#### The task:
Consider the material that follows. How many of its lines contain "DOOH"? Reply with the number alone.

-=-=-=-=-

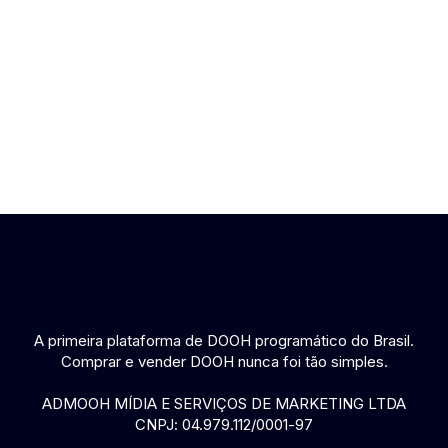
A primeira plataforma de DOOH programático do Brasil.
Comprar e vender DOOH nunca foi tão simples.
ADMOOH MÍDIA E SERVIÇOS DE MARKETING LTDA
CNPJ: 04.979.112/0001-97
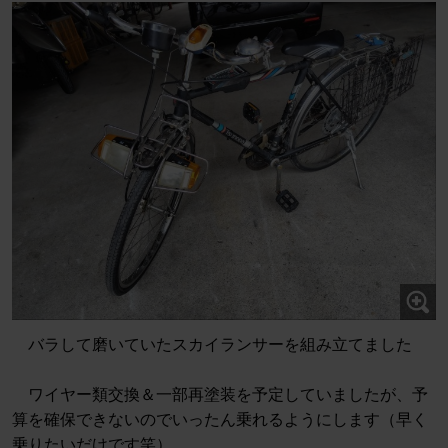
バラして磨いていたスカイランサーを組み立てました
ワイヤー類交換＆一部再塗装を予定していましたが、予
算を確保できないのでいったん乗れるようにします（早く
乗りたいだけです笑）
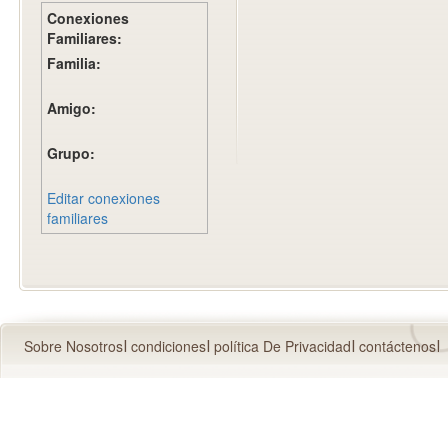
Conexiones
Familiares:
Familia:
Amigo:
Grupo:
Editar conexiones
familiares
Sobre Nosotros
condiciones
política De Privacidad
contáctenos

-=-=-=-=-

#### Solution to this task:
2